__EXCERPTED PASSAGE__
To solve this, we now save the scheduler state of events with
overlapping counter counstraints. If we fail to schedule the events
we rollback to those states and try to use another free counter.
Constraints with overlapping counters are marked with a new introduced
overlap flag. We set the overlap flag for such constraints to give the
scheduler a hint which events to select for counter rescheduling. The
EVENT_CONSTRAINT_OVERLAP() macro can be used for this.
Care must be taken as the rescheduling algorithm is O(n!) which will
increase scheduling cycles for an over-commited system dramatically.
The number of such EVENT_CONSTRAINT_OVERLAP() macros and its counter
masks must be kept at a minimum. Thus, the current stack is limited to
2 states to limit the number of loops the algorithm takes in the worst
case.
On systems with no overlapping-counter constraints, this
implementation does not increase the loop count compared to the
previous algorithm.
V2:
* Renamed redo -> overlap.
* Reimplementation using perf scheduling helper functions.
V3:
* Added WARN_ON_ONCE() if out of save states.
* Changed function interface of perf_sched_restore_state() to use bool
as return value.
Cc: Stephane Eranian <eranian@google.com>
Signed-off-by: Robert Richter <robert.richter@amd.com>
---
arch/x86/kernel/cpu/perf_event.c | 45 ++++++++++++++++++++++++++++++++-
arch/x86/kernel/cpu/perf_event.h | 30 +++++++++++++++++++++-
arch/x86/kernel/cpu/perf_event_amd.c | 2 +-
3 files changed, 72 insertions(+), 5 deletions(-)
diff --git a/arch/x86/kernel/cpu/perf_event.c b/arch/x86/kernel/cpu/perf_event.c
index ad73725..68baed0e 100644
--- a/arch/x86/kernel/cpu/perf_event.c
+++ b/arch/x86/kernel/cpu/perf_event.c
@@ -503,11 +503,16 @@ struct sched_state {
unsigned long used[BITS_TO_LONGS(X86_PMC_IDX_MAX)];
};
+/* Total max is X86_PMC_IDX_MAX, but we are O(n!) limited */
+#define SCHED_STATES_MAX 2
+
struct perf_sched {
int max_weight;
int max_events;
struct event_constraint **constraints;
struct sched_state state;
+ int saved_states;
+ struct sched_state saved[SCHED_STATES_MAX];
};
/*
@@ -525,11 +530,34 @@ static void perf_sched_init(struct perf_sched *sched, struct event_constraint **
sched->state.unassigned = num;
}
+static void perf_sched_save_state(struct perf_sched *sched)

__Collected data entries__
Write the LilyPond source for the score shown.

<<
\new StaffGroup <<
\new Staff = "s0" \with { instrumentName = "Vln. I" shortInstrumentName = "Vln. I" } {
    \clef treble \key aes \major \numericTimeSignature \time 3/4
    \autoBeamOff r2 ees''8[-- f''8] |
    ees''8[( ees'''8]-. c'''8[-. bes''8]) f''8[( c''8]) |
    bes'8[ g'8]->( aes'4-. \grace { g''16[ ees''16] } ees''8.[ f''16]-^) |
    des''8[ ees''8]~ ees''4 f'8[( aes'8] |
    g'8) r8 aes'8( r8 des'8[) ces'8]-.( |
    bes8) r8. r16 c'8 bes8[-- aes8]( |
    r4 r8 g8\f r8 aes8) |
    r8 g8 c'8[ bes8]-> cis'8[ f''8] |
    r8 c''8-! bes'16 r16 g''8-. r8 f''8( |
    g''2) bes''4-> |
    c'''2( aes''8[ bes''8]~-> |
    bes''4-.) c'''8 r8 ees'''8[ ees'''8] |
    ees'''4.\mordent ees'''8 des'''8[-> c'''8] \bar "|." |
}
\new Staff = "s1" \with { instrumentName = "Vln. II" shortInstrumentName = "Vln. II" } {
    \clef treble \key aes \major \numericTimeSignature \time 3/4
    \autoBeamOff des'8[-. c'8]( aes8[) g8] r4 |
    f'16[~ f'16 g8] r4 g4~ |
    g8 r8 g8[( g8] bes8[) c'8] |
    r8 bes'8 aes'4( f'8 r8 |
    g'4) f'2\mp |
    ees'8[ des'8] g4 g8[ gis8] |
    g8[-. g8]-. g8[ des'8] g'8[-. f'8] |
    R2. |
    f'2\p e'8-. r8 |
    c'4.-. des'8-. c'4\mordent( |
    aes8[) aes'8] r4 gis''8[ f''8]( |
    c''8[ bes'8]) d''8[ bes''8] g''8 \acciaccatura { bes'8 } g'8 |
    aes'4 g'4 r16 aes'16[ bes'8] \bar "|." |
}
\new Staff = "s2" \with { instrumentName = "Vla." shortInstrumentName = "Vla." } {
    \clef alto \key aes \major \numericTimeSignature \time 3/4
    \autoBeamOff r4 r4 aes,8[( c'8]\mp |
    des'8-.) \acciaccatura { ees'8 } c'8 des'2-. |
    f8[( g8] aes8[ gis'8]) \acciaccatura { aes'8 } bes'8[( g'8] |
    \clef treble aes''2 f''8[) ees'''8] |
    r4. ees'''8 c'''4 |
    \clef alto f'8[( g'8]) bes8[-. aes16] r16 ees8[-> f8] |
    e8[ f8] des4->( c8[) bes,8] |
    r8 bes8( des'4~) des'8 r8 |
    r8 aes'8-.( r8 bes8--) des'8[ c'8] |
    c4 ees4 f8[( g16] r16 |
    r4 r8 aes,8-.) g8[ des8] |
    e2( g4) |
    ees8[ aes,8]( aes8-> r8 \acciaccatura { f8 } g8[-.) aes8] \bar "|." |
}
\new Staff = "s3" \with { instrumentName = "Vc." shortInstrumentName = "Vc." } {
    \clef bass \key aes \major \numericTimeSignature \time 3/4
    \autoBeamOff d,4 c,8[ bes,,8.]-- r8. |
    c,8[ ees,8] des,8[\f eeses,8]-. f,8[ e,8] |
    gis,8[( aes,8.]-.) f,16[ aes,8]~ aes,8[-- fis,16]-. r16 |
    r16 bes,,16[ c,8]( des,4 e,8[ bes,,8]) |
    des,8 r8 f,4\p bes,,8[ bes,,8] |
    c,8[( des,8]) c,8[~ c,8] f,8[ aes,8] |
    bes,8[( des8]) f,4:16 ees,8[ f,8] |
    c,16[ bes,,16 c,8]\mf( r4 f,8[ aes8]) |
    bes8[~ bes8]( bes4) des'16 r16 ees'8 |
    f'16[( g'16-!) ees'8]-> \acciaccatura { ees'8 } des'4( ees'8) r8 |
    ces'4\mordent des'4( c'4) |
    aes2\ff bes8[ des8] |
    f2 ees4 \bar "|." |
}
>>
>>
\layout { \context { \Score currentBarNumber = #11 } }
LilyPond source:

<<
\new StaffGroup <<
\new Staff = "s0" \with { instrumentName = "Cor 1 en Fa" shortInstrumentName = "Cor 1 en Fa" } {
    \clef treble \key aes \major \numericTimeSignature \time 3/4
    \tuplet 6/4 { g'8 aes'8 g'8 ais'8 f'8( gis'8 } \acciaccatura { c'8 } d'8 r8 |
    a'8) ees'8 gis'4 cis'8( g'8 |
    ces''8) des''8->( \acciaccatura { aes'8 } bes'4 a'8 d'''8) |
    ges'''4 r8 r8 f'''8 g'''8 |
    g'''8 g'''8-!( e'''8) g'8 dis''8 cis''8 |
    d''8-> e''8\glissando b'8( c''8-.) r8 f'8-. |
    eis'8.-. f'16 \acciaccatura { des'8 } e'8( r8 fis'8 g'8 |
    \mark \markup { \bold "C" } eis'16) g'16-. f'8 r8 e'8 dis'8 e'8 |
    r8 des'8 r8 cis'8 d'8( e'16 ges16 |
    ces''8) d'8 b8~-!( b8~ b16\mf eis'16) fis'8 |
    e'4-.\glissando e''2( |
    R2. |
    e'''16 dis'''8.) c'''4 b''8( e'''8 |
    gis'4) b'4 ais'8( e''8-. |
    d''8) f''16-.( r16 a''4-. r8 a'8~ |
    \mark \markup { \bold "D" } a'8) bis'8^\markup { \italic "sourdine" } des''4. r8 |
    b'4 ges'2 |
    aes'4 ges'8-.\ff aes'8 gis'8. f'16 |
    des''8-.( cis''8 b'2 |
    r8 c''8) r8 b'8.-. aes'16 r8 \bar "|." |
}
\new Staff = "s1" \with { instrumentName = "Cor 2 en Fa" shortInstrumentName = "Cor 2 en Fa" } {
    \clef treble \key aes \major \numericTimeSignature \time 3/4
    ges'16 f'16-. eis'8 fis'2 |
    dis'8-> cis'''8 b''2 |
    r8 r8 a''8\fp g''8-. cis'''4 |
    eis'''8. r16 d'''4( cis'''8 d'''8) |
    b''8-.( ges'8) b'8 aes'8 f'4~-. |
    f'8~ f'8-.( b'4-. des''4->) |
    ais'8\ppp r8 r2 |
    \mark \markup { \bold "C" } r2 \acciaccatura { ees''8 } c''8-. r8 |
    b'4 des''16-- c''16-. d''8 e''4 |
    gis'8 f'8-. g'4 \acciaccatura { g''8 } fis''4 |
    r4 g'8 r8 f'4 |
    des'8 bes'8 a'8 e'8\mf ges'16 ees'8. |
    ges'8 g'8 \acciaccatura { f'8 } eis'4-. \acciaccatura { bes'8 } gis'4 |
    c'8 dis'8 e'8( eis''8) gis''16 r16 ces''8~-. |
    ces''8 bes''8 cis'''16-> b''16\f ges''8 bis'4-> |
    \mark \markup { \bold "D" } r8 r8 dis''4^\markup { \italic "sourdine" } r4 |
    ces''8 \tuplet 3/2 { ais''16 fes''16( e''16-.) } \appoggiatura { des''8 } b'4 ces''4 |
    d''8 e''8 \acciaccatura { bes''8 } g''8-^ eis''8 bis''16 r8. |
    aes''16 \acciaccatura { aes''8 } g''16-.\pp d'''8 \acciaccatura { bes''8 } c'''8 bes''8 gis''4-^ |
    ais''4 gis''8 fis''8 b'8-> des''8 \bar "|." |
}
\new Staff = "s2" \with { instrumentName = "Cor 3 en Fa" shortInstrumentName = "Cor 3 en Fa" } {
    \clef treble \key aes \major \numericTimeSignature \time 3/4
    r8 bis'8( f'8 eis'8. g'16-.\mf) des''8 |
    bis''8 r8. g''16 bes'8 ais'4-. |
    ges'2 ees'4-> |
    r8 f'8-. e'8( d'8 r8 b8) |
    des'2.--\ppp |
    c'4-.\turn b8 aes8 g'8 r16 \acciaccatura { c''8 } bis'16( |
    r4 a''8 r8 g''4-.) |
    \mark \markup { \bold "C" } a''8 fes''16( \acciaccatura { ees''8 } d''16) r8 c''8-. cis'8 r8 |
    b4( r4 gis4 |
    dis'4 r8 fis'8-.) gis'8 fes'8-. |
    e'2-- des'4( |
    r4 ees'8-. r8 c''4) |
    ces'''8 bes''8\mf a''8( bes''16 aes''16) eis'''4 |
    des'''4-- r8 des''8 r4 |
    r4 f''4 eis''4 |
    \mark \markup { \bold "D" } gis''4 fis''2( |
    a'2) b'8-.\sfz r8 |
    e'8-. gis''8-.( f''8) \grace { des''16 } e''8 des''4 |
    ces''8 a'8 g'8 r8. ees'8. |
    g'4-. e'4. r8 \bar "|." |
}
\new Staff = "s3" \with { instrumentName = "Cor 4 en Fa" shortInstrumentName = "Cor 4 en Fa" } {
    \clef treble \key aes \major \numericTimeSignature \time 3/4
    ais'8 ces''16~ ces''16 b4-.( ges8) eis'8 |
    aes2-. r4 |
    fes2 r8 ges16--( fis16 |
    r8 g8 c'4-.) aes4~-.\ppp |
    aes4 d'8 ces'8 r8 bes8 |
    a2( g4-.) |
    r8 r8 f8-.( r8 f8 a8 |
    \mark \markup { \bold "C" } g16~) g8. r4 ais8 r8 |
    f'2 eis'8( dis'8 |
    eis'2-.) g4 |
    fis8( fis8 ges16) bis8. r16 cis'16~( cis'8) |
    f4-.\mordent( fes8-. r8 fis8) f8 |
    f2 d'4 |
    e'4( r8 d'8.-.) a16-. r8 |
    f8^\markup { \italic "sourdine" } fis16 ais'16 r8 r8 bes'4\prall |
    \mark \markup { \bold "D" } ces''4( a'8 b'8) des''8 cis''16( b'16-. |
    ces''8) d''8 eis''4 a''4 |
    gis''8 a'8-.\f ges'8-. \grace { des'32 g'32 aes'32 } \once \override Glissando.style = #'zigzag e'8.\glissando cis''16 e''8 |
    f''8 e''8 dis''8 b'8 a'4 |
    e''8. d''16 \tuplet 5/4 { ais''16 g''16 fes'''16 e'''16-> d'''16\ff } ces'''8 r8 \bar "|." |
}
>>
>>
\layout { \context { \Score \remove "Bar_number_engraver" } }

__REQUIRED ACTIONS__
[1] Rewrite the paragraph of the scheduler patch that begins "Care must be taken as the rescheduling algorithm" as a short list, keeping its main facts.
[2] Carry the scheduler patch forward from the point where it stops.

__ANSWERS BELOW__
[1]
- The rescheduling algorithm is O(n!), so it can sharply raise scheduling cycles on an overcommitted system.
- The number of EVENT_CONSTRAINT_OVERLAP() macros and their counter masks must be kept to a minimum.
- For this reason, the stack is limited to 2 states, which caps how many loops the algorithm takes in the worst case.

[2]
+{
+ if (WARN_ON_ONCE(sched->saved_states >= SCHED_STATES_MAX))
+ return;
+
+ sched->saved[sched->saved_states] = sched->state;
+ sched->saved_states++;
+}
+
+static bool perf_sched_restore_state(struct perf_sched *sched)
+{
+ if (!sched->saved_states)
+ return false;
+
+ sched->saved_states--;
+ sched->state = sched->saved[sched->saved_states];
+
+ /* continue with next counter: */
+ clear_bit(sched->state.counter++, sched->state.used);
+
+ return true;
+}
+
/*
* Select a counter for the current event to schedule. Return true on
* success.
*/
-static bool perf_sched_find_counter(struct perf_sched *sched)
+static bool __perf_sched_find_counter(struct perf_sched *sched)
{
struct event_constraint *c;
int idx;
@@ -550,6 +578,19 @@ static bool perf_sched_find_counter(struct perf_sched *sched)
if (idx >= X86_PMC_IDX_MAX)
return false;
+ if (c->overlap)
+ perf_sched_save_state(sched);
+
+ return true;
+}
+
+static bool perf_sched_find_counter(struct perf_sched *sched)
+{
+ while (!__perf_sched_find_counter(sched)) {
+ if (!perf_sched_restore_state(sched))
+ return false;
+ }
+
return true;
}
@@ -1243,7 +1284,7 @@ static int __init init_hw_perf_events(void)
unconstrained = (struct event_constraint)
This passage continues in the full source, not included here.